* _TASK DESCRIPTION_:
Go through the entries below, tally each line that has the word "casing", and give only the total.
BEGIN DATA
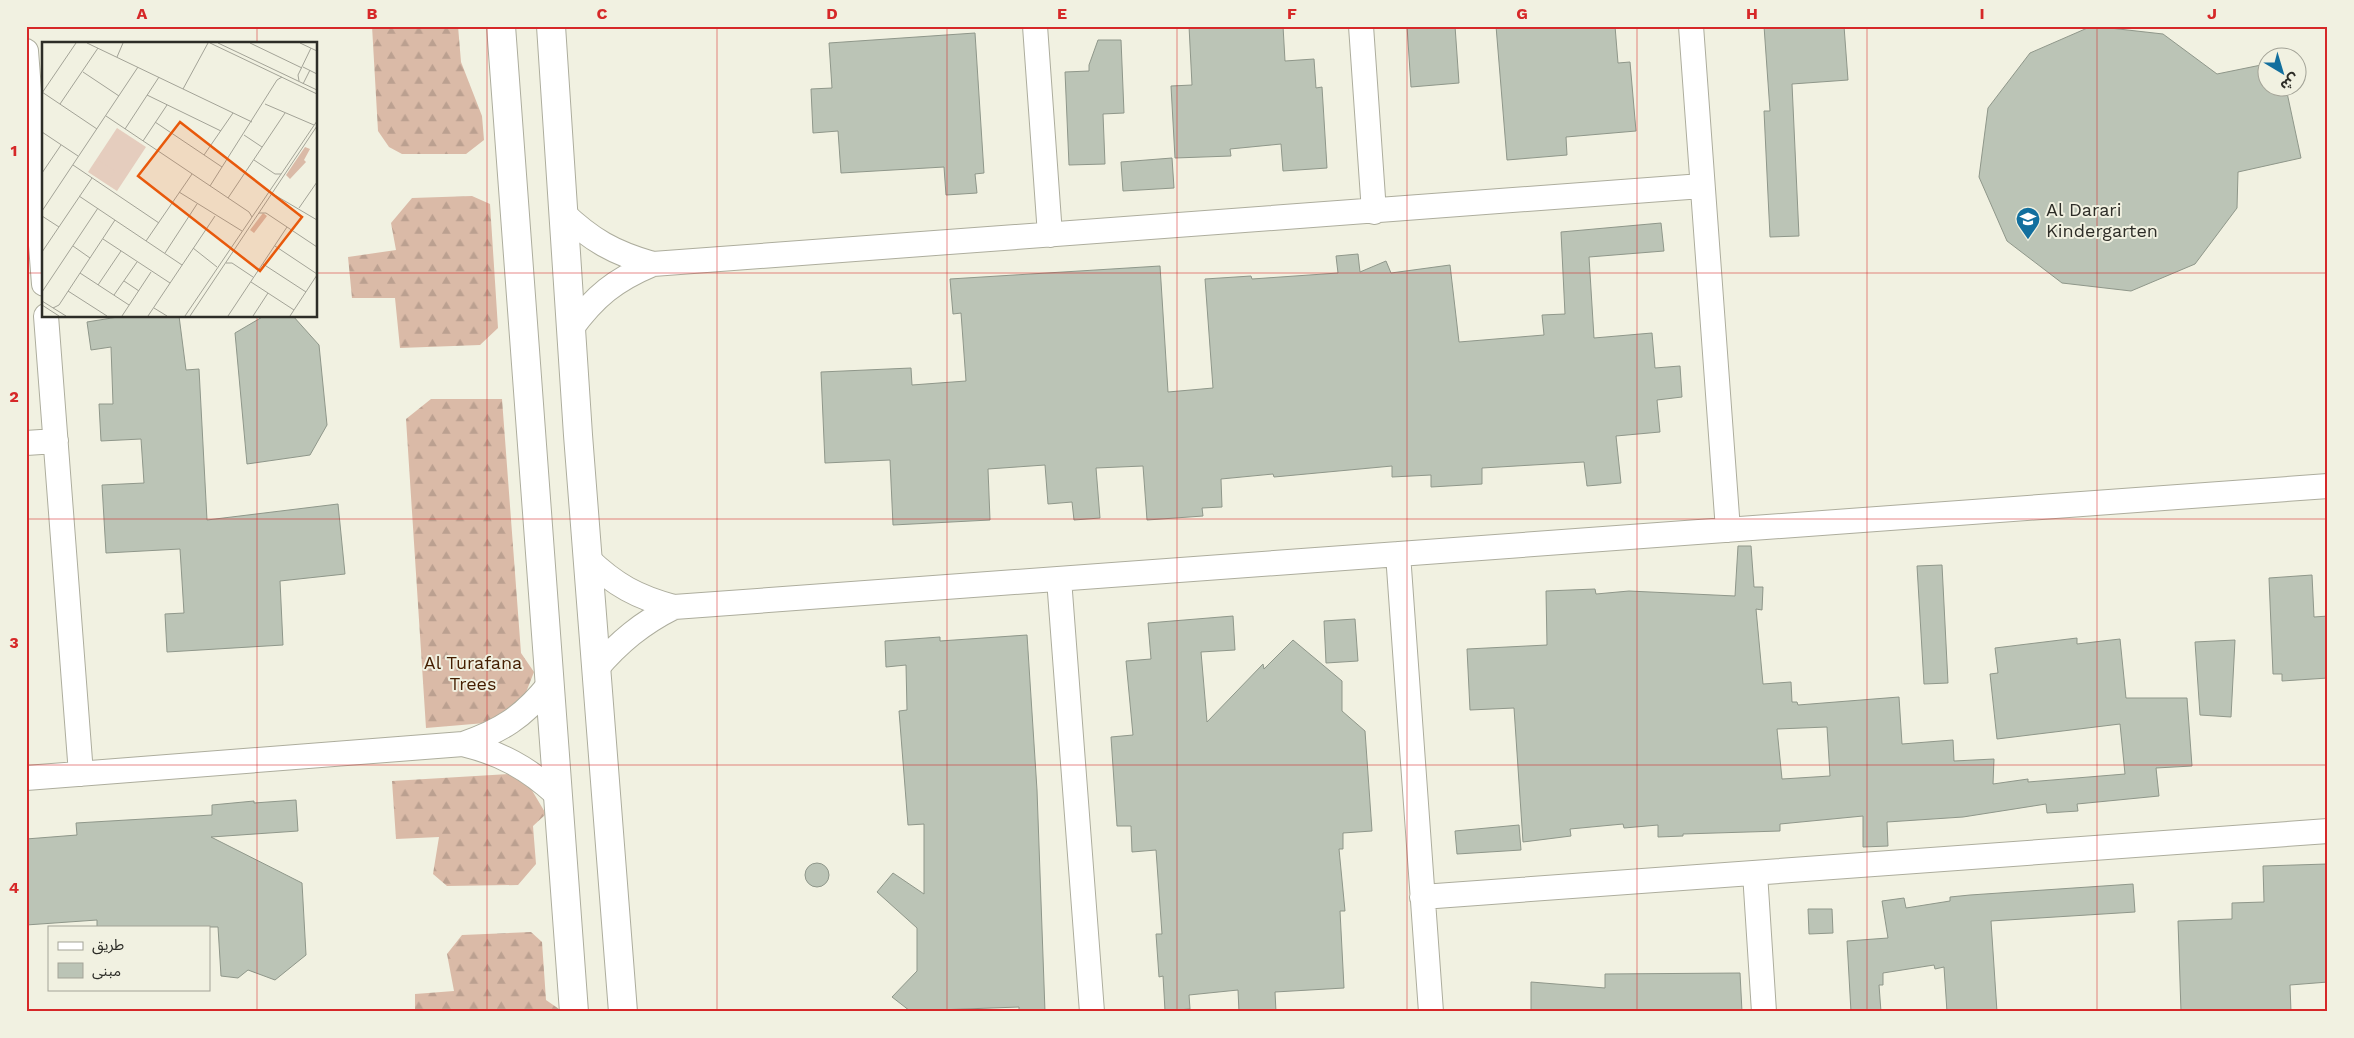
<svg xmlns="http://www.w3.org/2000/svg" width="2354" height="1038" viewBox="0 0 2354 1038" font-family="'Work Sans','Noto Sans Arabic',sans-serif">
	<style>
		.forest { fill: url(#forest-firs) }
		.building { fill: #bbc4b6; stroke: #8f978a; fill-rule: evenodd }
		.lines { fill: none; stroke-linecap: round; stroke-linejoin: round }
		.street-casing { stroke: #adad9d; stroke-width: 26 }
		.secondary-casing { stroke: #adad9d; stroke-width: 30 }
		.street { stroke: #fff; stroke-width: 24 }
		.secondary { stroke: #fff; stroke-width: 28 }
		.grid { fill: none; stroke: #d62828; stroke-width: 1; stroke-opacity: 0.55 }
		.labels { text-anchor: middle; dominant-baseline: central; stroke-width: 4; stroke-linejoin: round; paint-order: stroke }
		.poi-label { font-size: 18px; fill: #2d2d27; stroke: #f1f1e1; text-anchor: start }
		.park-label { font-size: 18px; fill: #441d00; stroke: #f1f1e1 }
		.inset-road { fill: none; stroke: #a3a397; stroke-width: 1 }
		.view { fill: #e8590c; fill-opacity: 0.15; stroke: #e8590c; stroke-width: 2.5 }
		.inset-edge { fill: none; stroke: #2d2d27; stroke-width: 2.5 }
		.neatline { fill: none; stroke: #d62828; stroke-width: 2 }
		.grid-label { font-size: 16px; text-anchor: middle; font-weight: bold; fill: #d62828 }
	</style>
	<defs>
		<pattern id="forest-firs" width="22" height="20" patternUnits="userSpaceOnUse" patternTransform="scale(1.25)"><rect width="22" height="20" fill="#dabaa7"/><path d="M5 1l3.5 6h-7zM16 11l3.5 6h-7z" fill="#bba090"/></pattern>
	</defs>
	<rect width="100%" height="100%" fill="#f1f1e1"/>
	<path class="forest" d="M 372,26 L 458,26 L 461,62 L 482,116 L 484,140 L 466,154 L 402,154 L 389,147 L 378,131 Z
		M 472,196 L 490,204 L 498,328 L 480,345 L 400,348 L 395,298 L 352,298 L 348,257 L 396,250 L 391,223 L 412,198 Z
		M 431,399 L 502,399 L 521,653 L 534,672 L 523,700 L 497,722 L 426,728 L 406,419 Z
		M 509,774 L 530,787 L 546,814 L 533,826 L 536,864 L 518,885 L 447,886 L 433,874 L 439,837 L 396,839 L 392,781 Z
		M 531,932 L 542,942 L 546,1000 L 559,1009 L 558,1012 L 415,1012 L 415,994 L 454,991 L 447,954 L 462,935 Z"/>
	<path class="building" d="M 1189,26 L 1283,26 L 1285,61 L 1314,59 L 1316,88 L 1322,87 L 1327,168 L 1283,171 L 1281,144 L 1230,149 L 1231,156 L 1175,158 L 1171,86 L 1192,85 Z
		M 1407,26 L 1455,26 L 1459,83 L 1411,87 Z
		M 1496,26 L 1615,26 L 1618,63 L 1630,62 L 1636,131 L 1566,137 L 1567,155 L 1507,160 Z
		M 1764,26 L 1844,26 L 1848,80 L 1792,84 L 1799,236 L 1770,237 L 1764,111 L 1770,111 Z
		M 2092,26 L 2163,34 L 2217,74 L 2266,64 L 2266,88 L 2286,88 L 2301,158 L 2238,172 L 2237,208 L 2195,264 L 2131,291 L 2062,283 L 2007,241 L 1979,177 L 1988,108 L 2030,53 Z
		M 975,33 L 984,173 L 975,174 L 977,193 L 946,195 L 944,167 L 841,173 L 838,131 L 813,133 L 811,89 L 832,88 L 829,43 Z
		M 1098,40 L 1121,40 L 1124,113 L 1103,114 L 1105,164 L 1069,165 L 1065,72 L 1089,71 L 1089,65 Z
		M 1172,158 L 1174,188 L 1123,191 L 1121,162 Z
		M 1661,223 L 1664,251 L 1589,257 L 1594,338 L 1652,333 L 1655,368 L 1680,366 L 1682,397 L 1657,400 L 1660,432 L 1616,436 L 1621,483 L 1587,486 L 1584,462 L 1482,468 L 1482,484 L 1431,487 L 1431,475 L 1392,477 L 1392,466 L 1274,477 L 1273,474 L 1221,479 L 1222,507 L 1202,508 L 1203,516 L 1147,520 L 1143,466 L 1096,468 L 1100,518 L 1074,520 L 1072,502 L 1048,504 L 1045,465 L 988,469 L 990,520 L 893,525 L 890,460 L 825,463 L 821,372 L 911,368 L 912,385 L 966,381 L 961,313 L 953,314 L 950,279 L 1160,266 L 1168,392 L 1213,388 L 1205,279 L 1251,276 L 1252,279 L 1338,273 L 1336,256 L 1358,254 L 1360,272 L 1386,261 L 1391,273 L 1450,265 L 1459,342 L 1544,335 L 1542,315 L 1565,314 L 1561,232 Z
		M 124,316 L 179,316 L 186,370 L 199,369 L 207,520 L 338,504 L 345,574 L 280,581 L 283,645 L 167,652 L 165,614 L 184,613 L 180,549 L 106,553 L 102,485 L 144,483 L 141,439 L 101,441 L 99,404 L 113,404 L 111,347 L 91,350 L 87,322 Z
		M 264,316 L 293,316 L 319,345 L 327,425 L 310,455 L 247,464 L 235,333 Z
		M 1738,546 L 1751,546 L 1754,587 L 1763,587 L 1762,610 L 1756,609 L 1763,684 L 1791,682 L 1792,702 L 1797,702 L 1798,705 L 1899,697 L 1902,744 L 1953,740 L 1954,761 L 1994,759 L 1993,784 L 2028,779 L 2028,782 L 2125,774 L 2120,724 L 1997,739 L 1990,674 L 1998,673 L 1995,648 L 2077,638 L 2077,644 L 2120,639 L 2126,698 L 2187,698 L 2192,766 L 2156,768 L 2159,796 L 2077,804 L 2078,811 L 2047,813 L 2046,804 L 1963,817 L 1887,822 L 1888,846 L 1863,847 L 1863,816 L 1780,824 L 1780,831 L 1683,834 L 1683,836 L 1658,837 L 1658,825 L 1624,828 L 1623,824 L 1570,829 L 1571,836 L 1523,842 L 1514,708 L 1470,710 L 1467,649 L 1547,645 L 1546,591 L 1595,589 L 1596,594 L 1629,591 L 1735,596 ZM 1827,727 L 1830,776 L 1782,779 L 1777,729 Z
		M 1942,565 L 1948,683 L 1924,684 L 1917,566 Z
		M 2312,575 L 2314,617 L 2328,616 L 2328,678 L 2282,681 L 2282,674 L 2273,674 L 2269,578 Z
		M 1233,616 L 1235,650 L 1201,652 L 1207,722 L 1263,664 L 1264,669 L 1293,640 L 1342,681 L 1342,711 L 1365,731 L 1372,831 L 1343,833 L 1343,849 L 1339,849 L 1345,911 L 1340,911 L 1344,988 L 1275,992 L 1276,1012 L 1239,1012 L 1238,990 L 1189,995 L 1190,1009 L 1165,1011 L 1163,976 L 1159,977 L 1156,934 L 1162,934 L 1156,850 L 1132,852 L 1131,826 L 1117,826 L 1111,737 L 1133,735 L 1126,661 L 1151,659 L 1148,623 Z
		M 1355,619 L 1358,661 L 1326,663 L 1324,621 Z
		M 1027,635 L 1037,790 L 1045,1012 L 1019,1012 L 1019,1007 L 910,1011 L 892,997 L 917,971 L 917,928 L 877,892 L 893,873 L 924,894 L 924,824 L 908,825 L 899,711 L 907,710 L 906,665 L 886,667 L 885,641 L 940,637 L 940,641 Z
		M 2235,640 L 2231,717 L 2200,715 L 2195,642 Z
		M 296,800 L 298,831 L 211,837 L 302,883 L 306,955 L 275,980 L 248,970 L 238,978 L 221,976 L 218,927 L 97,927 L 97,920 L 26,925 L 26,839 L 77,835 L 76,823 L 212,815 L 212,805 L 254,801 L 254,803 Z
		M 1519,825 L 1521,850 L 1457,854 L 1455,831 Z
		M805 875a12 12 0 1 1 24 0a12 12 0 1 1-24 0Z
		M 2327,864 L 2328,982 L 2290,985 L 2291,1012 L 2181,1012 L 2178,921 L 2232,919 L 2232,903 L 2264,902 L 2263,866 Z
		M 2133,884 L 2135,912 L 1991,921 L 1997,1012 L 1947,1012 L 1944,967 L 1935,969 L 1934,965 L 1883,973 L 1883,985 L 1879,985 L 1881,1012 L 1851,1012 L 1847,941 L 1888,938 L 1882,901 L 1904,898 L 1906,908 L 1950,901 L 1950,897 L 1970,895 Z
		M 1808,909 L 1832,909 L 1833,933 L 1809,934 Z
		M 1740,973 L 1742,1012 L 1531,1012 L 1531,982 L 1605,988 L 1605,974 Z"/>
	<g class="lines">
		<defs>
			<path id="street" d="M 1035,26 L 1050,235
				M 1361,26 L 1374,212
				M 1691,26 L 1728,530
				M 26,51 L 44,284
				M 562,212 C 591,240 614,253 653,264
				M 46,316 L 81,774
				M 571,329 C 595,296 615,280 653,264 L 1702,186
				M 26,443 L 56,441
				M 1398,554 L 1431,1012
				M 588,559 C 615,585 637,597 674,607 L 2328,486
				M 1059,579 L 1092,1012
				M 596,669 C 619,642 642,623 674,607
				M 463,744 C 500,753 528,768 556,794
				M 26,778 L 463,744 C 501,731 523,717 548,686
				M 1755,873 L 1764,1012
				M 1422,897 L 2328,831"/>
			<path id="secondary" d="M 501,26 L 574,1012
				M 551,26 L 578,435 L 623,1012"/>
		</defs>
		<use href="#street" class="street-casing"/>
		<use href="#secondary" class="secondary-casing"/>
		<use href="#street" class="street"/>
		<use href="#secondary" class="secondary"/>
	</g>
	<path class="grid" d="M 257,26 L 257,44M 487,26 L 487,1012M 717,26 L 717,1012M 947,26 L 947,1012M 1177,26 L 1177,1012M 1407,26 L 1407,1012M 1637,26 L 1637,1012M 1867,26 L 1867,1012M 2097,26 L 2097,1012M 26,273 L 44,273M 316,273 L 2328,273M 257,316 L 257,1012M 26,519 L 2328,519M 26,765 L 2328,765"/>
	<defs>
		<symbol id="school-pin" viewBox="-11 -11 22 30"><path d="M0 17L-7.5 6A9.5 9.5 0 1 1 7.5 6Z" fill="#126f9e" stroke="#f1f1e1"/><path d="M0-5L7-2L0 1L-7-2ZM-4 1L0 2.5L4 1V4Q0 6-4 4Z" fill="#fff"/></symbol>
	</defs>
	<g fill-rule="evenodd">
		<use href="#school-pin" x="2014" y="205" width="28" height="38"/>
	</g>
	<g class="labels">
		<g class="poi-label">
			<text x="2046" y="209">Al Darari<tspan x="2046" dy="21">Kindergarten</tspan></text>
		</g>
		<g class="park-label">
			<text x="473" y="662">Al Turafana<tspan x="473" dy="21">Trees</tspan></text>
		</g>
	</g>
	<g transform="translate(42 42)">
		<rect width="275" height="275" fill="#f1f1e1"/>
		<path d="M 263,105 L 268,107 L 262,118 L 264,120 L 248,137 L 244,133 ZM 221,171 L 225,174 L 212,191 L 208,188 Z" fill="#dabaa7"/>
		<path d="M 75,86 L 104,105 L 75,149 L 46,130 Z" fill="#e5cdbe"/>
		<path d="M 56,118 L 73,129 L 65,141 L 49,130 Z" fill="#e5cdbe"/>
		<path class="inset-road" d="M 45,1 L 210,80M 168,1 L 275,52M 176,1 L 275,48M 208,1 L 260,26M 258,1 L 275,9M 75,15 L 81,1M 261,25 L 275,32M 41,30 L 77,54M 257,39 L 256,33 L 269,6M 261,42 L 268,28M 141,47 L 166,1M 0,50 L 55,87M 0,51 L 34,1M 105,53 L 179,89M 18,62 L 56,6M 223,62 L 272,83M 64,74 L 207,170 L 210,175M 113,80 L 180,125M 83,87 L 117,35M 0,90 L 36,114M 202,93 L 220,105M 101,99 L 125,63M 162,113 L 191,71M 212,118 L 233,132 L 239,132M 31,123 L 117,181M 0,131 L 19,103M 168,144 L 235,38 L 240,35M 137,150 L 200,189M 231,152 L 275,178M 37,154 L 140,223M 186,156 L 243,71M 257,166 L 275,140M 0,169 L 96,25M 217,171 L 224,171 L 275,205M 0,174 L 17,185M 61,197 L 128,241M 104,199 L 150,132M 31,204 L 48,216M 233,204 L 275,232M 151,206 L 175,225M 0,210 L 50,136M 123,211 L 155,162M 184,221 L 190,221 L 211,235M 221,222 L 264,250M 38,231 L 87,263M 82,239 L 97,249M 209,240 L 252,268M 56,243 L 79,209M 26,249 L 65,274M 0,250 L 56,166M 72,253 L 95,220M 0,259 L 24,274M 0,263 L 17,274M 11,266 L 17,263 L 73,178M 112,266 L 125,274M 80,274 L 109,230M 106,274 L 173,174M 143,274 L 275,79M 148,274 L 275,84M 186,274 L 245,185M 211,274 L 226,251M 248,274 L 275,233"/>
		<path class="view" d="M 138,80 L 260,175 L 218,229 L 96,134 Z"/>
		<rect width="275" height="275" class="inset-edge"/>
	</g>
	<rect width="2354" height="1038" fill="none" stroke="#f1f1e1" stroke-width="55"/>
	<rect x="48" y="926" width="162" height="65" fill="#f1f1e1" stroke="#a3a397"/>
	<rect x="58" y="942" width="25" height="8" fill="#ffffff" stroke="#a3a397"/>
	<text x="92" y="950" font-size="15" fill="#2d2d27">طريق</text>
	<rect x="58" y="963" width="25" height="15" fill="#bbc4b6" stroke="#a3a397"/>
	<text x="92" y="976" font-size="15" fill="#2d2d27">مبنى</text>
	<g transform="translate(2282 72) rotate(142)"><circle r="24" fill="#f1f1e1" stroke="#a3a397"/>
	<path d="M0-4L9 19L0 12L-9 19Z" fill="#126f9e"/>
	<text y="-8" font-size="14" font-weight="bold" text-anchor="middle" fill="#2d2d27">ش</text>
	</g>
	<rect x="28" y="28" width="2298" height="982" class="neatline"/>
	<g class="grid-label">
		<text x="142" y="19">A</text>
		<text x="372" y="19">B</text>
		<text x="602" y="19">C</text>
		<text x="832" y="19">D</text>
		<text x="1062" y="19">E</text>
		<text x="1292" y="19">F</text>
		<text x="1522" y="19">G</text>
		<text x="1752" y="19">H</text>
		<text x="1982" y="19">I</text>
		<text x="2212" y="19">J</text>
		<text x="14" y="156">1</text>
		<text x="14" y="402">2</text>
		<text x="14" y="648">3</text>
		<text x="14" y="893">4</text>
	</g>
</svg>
END DATA
* _SOLUTION BELOW_:
4